DotNetNuke Websites
DotNetNuke websites are extremely flexible and versatile. They can be formatted to look like practically any other website you have seen on the Internet today. To get started on your journey to editing your own pages you need to start by understanding a few simple DotNetNuke concepts: Pages, Panes, Modules and Containers.

Pages
The basic building block of a DotNetNuke website is the page. Pages provide a place to display the content of your website. For example, most websites have a "Contact Us" page to display the contact information for the site owners. Pages are as wide as your monitor or more and can be as long as needed. With this much display space, it becomes convenient to divide the page into sections called panes.
Panes
Panes are named divisions of the page. They provide a way to place content on a page in particular places. See the image below. Panes are typically created with HTML tables and cells. As such, panes can usually adjust their size to the requirements of the content that is put inside them and can also be influenced by the amount of content in the panes around them. In other words, Panes help hold content relative to other panes, but can also change their size and shape if necessary.
|
TopPane
|
| LeftPane
|
ContentPane
|
RightPane
|
| BottomPane
|
|
Modules
Now that the pages are divided into panes, we can put modules into those panes do some great things with our page.

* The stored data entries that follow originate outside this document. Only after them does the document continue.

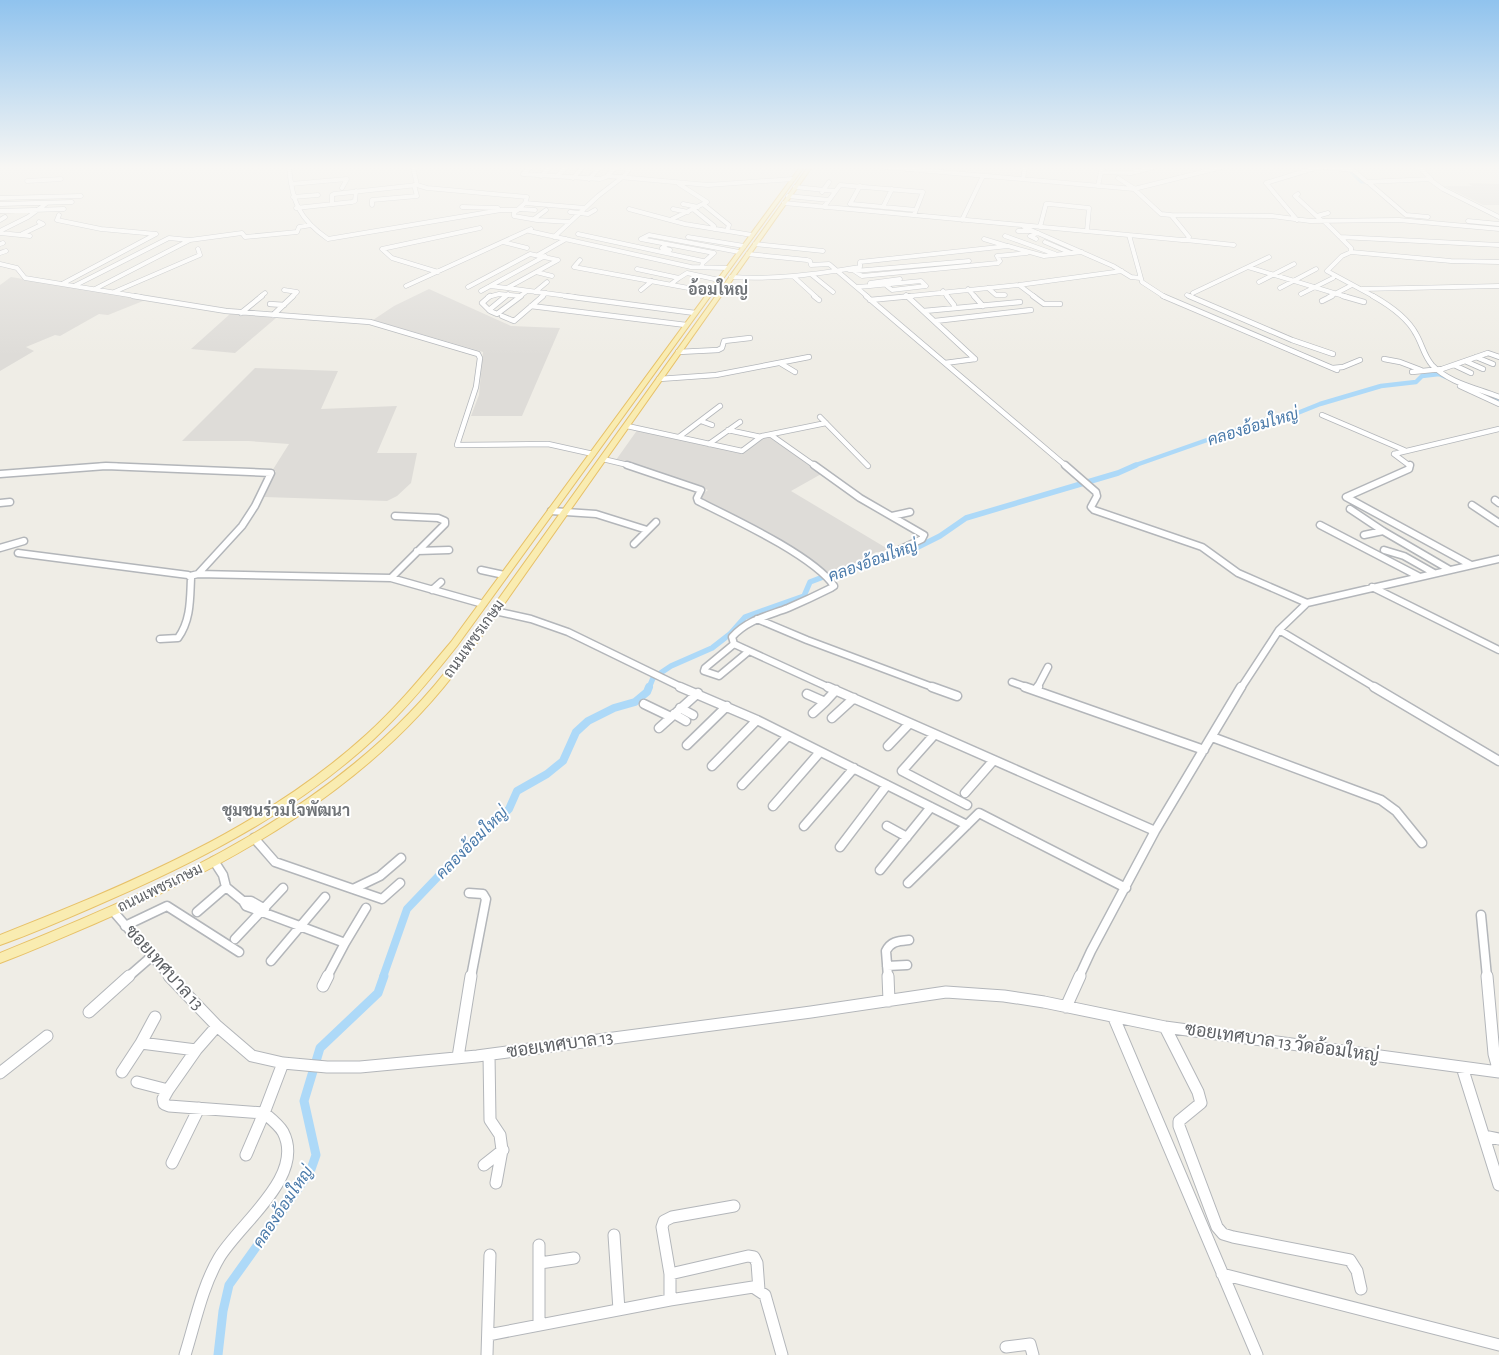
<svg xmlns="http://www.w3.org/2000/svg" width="1499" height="1355" viewBox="0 0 1499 1355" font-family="'Alegreya Sans',Sarabun,sans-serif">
<rect width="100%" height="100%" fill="#efede6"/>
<path fill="#dedcd8" d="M1468 183 1499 184V205H1483L1444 186H1472Z
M11 277 148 299 108 315 99 314 60 336 55 335 26 347 34 351 0 371V285Z
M429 289 511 326 560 328 522 416H471L479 395 483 352 373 320 394 306Z
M230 314 276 318 235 353 191 349Z
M255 368 338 371 321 409 397 406 377 453H417L411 483 397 496 387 501 264 497 276 471H272L289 444 249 441H182Z
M638 429 741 453 765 435 823 473 791 491 893 552H876L833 576 815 562 698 498 708 490 616 460Z"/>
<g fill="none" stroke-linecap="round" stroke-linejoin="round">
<path stroke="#add9f8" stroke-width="3" d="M1350 171 1361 182H1372"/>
<path stroke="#add9f8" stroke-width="4.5" d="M1483 393 1499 400
M1133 466 1264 420 1295 414 1320 404 1381 386 1416 382 1422 376 1439 374 1446 377"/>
<path stroke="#add9f8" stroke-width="5.5" d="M649 688 653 678 671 666 712 648 730 634 745 617 804 596 810 582 823 577 842 575 887 554 910 551 940 536 966 518 1118 473 1136 465"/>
<path stroke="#add9f8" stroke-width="8" d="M383 977 407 909 473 840 488 830 509 809 517 791 547 774 563 761 576 732 588 721 614 708 635 702 647 692 649 687"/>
<path stroke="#add9f8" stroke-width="9" d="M218 1355 223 1311 229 1285 310 1172 316 1155 304 1101 320 1048 378 993 384 976"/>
<g stroke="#b3b6ba" stroke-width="5">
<path id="minor-far4" d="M289 167C292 202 299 219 328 239L501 210H518
M413 167 417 185
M885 167 1134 189 1222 167
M1323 167 1353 170 1367 182 1431 179 1419 167
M1102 172 1131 173 1155 167
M523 174 600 179 606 177 616 167H613
M523 174 531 167
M541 176 550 167
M557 176 567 167
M608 176 708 185 793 179
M573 178 583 167
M1118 178 1135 189
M589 179 600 167
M1023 179 1025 167
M1429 179 1443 189 1499 217
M27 181 61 179
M291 184 347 179 342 188
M1370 184 1406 215 1428 217
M1098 186 1102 167
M795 187 835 191
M1134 189 1161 214 1171 215
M822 192 829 182
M1298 194 1295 196 1322 221
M788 196 829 200
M293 197 318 195
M0 198 81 196
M525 203 585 208
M784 203 1182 240H1187L1189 237 1171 215 1272 216 1310 221 1399 220 1499 229
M0 204 72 202
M332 204V195L334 194 417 185 427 188 527 197 525 203 514 213V216L537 220 570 222
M683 204 698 207
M703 204 729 225 727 231
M850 204 860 186
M852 204 916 210
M372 205V200L417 196 414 185
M462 207 498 208
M824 207 840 185 923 192 914 215
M883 207 892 189
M296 208 352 202 355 201 356 191
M520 209 535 210
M629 209 685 224 752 235
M673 209 688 212
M693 209 714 226V229
M0 211 64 209
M570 212 588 214 595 210
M59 215 57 220 101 229 156 234
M1317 216 1328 213
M534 219 546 210
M672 219 707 202 679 184
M0 220 5 217
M962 220 983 176
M1297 220 1266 183 1318 167
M1324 221 1351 248V252
M1468 221 1499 224
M1024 227 1113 266 1131 277 1140 278
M1040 227 1046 204H1050L1089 208 1087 231
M0 231 28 217 47 203
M529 231 691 267 728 268
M1018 231H1032
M0 233 30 236
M22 234 43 224 39 222
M578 234 703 261 702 266
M1129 235 1142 282 1165 297
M1005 236 1055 254
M554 237 598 196 624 176 631 167
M688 237 744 246
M1340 237 1499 245
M641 239 649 235 739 252
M641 239 667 244 662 248 670 250
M984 239 1007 246
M1036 239 1030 236 1038 233
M1186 240 1234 245
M503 242 527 248
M1045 242 1071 253
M0 244 3 243
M667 244 714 253 704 262
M755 244 823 251
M0 253 6 251
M748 254 807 260 810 261 811 265 829 264 868 297
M538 255 566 239
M580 260 574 267 694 289H713
M0 264 17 268 25 278 141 297
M1248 267 1347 297
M637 269 679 278 671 284
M849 270H853L862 276 998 263 1000 261 997 256 1027 253
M855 271 969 261
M438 272 392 258 382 249 480 228
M536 272 552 276
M812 275 833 292
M731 277C775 280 817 274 860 267V262L1008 246 1044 256 1082 252
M794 277 816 297
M679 278 687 273 719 280
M1259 282 1294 264
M62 284 156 234
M1019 285 1035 297
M74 286 169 238 189 240
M406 286 531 229
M490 286 507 288 558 260
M870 286 921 281 926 286 892 290 887 286
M468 287 530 254 558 260
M857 287 870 286V283L900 279
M507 288 575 297
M988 288 996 295H1005
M1280 288 1316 269
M95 289 190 240 242 233 245 237 297 232 299 227 311 225
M968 289 975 297
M1362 289 1499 286
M284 290 297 292 292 297
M641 290 652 281
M481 291 545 256
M943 291 948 297
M114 292 200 255 198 249
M535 292 547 282
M1193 293 1269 257
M1301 294 1333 278
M906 295 908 297
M1187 295 1192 297
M260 297 265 293
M488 297 499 294 520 296
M504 297 508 294
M519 297 527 291
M541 297 546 293
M900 297 1019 285 1122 271
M1329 297 1350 286
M1375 297 1327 271 1342 256 1351 252 1451 261 1499 262"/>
</g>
<g stroke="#b3b6ba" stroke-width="6">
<path id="minor-far3" d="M133 296 226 311 370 322 478 354 480 358 476 387 457 445 548 444 593 454
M490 296 482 303 490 311 497 314 521 296
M565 296 695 313
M814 296 819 300
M866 296 1066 466
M907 296 975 359
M947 296 954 305
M974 296 983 306
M1033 296 1044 304H1060
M1163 296 1337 370
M1189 296 1292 340 1333 354
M1343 296 1364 302
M1373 296C1389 305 1407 317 1416 334 1422 344 1424 356 1432 365 1449 383 1477 388 1499 397
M870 300 912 296
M1322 301 1332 296
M270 304 284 305
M531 306 686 325
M489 310 506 296
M924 311 1020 302
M241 313 262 296
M273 315 293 296
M502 316 514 321 543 296
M935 321 1031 310
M678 352 718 350 722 348 724 341 750 338
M1476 357 1493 364
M1384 359 1400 362 1421 370
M1465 361 1483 369
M780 363 795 372
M945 363 975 359
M1454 365 1471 373
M1333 368 1343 367 1360 360
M1412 372 1442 369 1488 353 1499 357
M659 379 716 375 809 357
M1460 386 1499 404
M1322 415 1404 450
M820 417 868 466
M701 421 712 425
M627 426 742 451 762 436 826 423
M728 430 761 437
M771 435 815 466
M679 437 720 406
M709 444 740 422
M1394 454 1410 466
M1394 454 1499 429
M603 459 632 466
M100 466H117"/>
</g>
<g stroke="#b3b6ba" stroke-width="9">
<path id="minor-far2" d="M627 465 701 490 697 498 698 501C732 518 814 556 834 586L831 588C817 595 802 602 788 608 767 616 747 620 732 637L734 644 830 688
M814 465 860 498 924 535 922 539 899 550
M1065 465 1096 492 1097 496 1091 507 1094 510 1202 547 1238 573 1307 603
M1410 465 1409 469 1346 497 1471 565
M0 474 106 466 271 473 255 506 242 526 198 574
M1495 500 1499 503
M0 503 10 502
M1472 505 1499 523
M1350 509 1383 531 1450 570
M551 511 596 514 647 530
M892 516 910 512
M1320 525 1418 576
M1364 535 1383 531
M634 544 656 522
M0 548 24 541
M1384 550 1404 556 1434 573
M417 551 449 550
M18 553 188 575 191 578C190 599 191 620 178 638L160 639
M481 570 504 575
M190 576 198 574 391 578 483 604
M391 578 445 524V521L438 518 395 516
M1372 587 1499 650
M432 590 441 582
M495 611 531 619 568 632 683 688
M757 619 807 640 935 688
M1279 630 1376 688
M734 644 705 668 704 671 719 676 749 651
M1012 682 1029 688
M1037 688 1048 667
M1241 688 1279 630 1307 603 1499 559"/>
</g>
<g stroke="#b3b6ba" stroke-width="11">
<path id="minor-far1" d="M680 687 757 720 967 825
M828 687 1155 831
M932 687 957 696
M1025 687 1204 750
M1374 687 1499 761
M1036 690 1038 687
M807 694 825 702 836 690
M644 704 671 717
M680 708 693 715
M813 713 825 702
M674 714 686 721
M832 718 854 698
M659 728 698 693
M934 735 902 771 967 805
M1212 737 1381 800 1396 811 1422 843
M687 745 727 706
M888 746 909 724
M712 766 757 720
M742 785 788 736
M965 793 993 761
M773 806 820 752
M804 826 854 768
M887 826 907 837
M254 838 275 862 353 889 380 876 401 858
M840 847 887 785
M214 861 223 875 226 887 243 901 246 906 345 943 327 977
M880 870 931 807
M908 883 979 813 1126 888
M353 889 382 899 400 883
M469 893 483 894 486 899 471 977
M243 901H251L265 909
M113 911 170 977
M197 912 226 887
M1481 915 1487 977
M125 926 167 906 239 952
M235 939 283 888
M345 943 366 908
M271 961 325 897
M887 966 907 965
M128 977 151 957
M888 977 886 951C891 941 899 941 909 940
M1079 977 1091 951 1155 831 1241 687"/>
</g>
<g stroke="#b3b6ba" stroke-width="13">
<path id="minor" d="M169 976 217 1026 252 1056 283 1063 327 1067H360L477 1056 811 1012 946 992 1004 996 1044 1002 1165 1027 1499 1072
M888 976 889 1001
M1487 976 1494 1054 1499 1072
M323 986 328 976
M1066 1007 1080 976
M89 1012 129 976
M1114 1018 1257 1355
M1165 1027 1198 1092 1201 1103 1179 1121V1126L1217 1227 1223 1234 1233 1237 1350 1260 1357 1271 1361 1289
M141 1043 155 1017
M196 1050 217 1026
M489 1055 490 1120 500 1135 502 1150 496 1183
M458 1057 471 976
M1462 1067 1499 1185
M122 1072 141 1043 196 1050 168 1090 137 1082
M0 1073 47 1036
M168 1090 163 1099 164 1104 169 1106 264 1113 283 1063
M1484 1136 1499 1139
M172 1163 199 1108
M484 1165 503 1150
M614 1235 619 1310
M539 1245V1325
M540 1263 574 1258
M670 1274 748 1256 754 1257 757 1263 759 1290
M1222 1274 1499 1345
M670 1300V1274L662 1227 664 1221 672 1217 734 1206
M488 1335 670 1300 753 1287 765 1295 782 1355
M1006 1347 1030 1344 1033 1355
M185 1355C195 1323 202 1287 219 1258 240 1223 306 1176 283 1132 279 1125 270 1118 264 1113L246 1155
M487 1355 490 1255"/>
</g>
<g stroke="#e7c168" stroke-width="2">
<path id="major" d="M800 167H804L457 646C431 679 404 711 374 739 293 814 192 865 91 908 61 921 31 934 0 945V935C129 884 263 829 367 734 398 706 424 674 451 642Z
M808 167H812L464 661C373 786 233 864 94 924 63 937 32 951 0 963V953C168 885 346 807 457 657Z"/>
</g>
<use href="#minor-far4" stroke="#fff" stroke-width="4"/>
<use href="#minor-far3" stroke="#fff" stroke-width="4.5"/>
<use href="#minor-far2" stroke="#fff" stroke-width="6"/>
<use href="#minor-far1" stroke="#fff" stroke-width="8"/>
<use href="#minor" stroke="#fff" stroke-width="11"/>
<use href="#major" fill="#f9ecb1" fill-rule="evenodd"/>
</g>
<linearGradient id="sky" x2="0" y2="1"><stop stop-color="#90c3ee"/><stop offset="0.47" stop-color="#f8f7f4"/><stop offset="1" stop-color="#f8f7f4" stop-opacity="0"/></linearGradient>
<rect width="1499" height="356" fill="url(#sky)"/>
<g text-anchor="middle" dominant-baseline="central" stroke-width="4" stroke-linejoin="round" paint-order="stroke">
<g font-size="15" fill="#5e6165" stroke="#fff">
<text transform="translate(474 639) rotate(-54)">ถนนเพชรเกษม</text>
<text transform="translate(160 888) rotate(-26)">ถนนเพชรเกษม</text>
</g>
<g font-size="16" font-weight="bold" fill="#6f7377" stroke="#fff">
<text x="718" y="290">อ้อมใหญ่</text>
</g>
<g font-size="16" font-style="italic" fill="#4a7aaa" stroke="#fff">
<text transform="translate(1253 427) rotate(-17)">คลองอ้อมใหญ่</text>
<text transform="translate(873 561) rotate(-20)">คลองอ้อมใหญ่</text>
<text transform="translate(472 843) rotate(-45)">คลองอ้อมใหญ่</text>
<text transform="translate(283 1207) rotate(-56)">คลองอ้อมใหญ่</text>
</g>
<g font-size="16" font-weight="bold" fill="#6f7377" stroke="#fff">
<text x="286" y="811">ชุมชนร่วมใจพัฒนา</text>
</g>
<g font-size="18" fill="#5e6165" stroke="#fff">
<text transform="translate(164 968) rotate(48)">ซอยเทศบาล 13</text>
<text transform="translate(1282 1043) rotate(8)">ซอยเทศบาล 13 วัดอ้อมใหญ่</text>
<text transform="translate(560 1045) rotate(-8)">ซอยเทศบาล 13</text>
</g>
</g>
</svg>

Modules are blocks of creative website programming that can display content in special ways. For example, a calendar that can be used to schedule events, a blog page, or simple text and photos. There are a fairly large number of basic modules built right in to the DotNetNuke framework. A person could easily never need anything beyond those modules. Those that do find a more advanced need for a module will find that there is a living, thriving community of programmers scampering to make useful modules for DotNetNuke websites. Here are just a few of the basic modules.
| Announcements |
Banners |
Text/HTML |
Blog |
Events |
| Media |
News Feed |
Links |
IFrame |
FAQ |
Containers
Containers are all about presentation. When we put a module into a pane, it gets put into a container first, and then is shown on the page. The container provides background color, borders and a title to the module's content. It dresses up the content much like we can get dressed up ourselves. The same text and pictures can look very different inside a one container as compared to another. Containers can be changed easily. It would be very normal to see several different containers holding module content on the same page. They can really dress it up. Here is an example of the same content in three different containers.

Getting Started
The basic instructions for getting your content on the website are
- Make a new page
- Put a module in the correct pane
- Add your content to the module.
- Optional: Choose its container for display formatting. *
*If you skip this step, the module will be displayed in a default container chosen for all the modules in the website.